La rutina fue empolvando el hartazgo, y la necesidad nos volvió indiferentes al tributo que demandaba el gobernante. El oportunismo se hizo tradición, el servilismo se convirtió en mérito y la adulación en cualidad. La oposición dominaba debates y malgastaba elecciones, los líderes obreros sojuzgaban a sus pares y glorificaban al patrón, los dirigentes campesinos araban votos y cosechaban latifundios. La represión era señal de patriotismo, los héroes nacionales sobrevivían en la memoria esculpidos con el cincel de la gloria y el martillo del honor, cobijados en la aureola de su celebridad.
Éramos herencia colonial, sumisión ante el tlatoani, con la sociedad surtiendo los tributos, con jueces y legisladores solapando los excesos del monarca. Fuimos educados para la subordinación y la obediencia a los mayores, fueran o no dignos de regir y ordenar. Nunca hubo necesidad de distinguir el bien del mal, porque teníamos quien nos guiara en esa duda, con el sigilo como tierra prometida. Un párroco, un maestro, un soldado, un presidente, eran los amos de la ética, la conciencia y la moral, ese árbol que o daba moras o no servía para una chingada.
Pero un día nuestra voz dejó de ser un eco, y el bien y el mal dejaron de verse en blanco y negro. Los cadáveres no cabían ya en las tumbas. Los abusos blanqueaban los labios, apretados de hartazgo, impotencia, frustración.
Entonces vimos que para caminar no es menester la tutela del cacique, que para pensar no hay recetas ni ordenanzas, que para debatir no hay consignas, sordos, ni silencios.
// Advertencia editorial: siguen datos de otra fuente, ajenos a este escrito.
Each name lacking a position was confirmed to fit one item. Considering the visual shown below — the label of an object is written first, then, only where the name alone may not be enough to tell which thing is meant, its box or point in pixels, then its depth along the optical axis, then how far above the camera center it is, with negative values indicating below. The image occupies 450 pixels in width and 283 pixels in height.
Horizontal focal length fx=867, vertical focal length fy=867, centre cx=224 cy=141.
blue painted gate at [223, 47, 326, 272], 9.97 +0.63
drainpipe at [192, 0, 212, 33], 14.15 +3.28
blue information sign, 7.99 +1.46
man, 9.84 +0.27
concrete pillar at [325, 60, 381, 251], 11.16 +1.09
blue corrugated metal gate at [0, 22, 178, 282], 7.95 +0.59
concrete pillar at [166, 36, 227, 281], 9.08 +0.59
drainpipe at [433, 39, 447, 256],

Que el voto vale porque cuenta. Que nuestro propio itinerario no está exento de dolencia, duda y desencanto, pero es mejor que la indolencia, es preferible a la desidia y el rechazo a escribir el próximo epitafio. No volveremos a voltear para otro lado. Aquí hay injusticia, hay abusos, hay muertos que no saben dónde está su cuerpo.
Ahora habrán de razonar, porque necesitan convencer. Usen sus mejores argumentos. Para eso, aprendan a pensar. Ya no nos van a adormecer con certezas a modo y ficciones a medida. Ni propios, ni extraños, ni en empresas, cámaras, palacios, partidos ni gobiernos. No nos vamos a hundir con su egoísmo y a extraviarnos en su mezquindad. Vamos a coincidir y discrepar con reglas claras. Y ver qué dice quién, dónde y desde cuándo. No pretendo callarme ante la estupidez ni tropezarme con la envidia del mediocre. No seré silencio nada más por temor a llevarles la contraria. Debate, diálogo, conflicto, no son escaramuza, litigio, insulto ni resentimiento. No perderé mi derecho a equivocarme, y tampoco volverán a quitarme la razón cuando la tenga. No voy a dejar que eso suceda. Se embelesaban al hablar con el espejo. Y su reflejo se rompió.